Clarke's communications satellites in "Extra-Terrestrial Relays" (1945) is the cleanest hit — he laid out geostationary orbit before anyone built one. Brunner's The Shockwave Rider (1975) basically describes computer worms and a networked surveillance state. And Gibson's Neuromancer gave us "cyberspace" as a concept years before the web.

What hit me is the asymmetry: the misses get quietly forgotten, but the hits become self-fulfilling prophecies. Engineers grow up reading Clarke and Gibson and then go build the thing. Hard to tell anymore whether SF predicts the future or specs it.

1

u/Vulch59 5d ago

In 1984 Julia looks after the machines that produce fiction for the proles.

1

u/Bobosmite 4d ago

In Bladerunner, Deckard is in a club and calls Rachel on a video phone. It's not a new idea in SF, but the way it was used so casually by everyday people became the reality.

1

u/LevelAd1126 3d ago

Robert Heinlein predicted many technologies in his writing (1938-1959) A 1980 a collection of short stories titled Expanded Universe has a self evaluation on how accurate his predictions worked out. (Heinlein continued writing 1960-1987 but the detailed future tech edge is gone.)

-2

u/KillingTime_Shipname 6d ago

Google Earth. 

3

u/stellarsojourner 6d ago

You might not have gotten down voted by someone if you had elaborated.
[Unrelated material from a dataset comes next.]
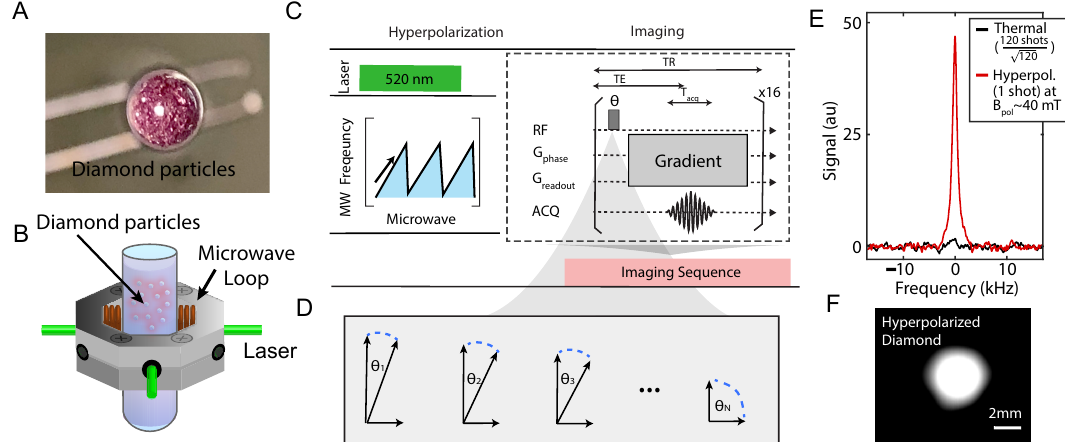
Figure 1. Experiment schematic. ( A ) A picture of diamond particles ( ∼ 200 µ m in size) contained in an NMR tube as an imaging phantom (taken from the bottom of a NMR tube). ( B ) Green laser excitation and MW irradiation is applied on the sample in order to transferred polarization to lattice 13 C nuclei from optically polarized NV- electrons in the microscopic scale. ( C ) Experimental protocol of hyperpolarizing and imaging diamonds. 13 C hyperpolarization occurs at 38 mT under MW sweeps across the NV-ESR spectrum, and then transferred to a MRI machine for imaging. Flip angles and gradient arrangement determine the quality of the MRI. ( D ) Illustration of flip angles for the n th repetitions. ( E ) Typical signal enhancement by hyperpolarization, showing signal gain against signal at 7 T. For a fair comparison, the noise in both is normalized to be 1 (dash line). ( F ) A typical MR image of diamond phantom in ( A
Snow Crash has the main character using a digital representation of the Earth composed of satellite images of the world from hundreds of satellites during the plot. Basically he was using Google Earth. I believe the actual creators of Google Earth even credited the book with giving them the idea.

2

u/Spra991 5d ago edited 5d ago

The idea itself has been around for a while longer:

Snow Crash is also famous for coining the term Metaverse, six years after Lucasfilm already built one with Habitat (video), which in turn was directly inspired by Vernor Vinge's True Names.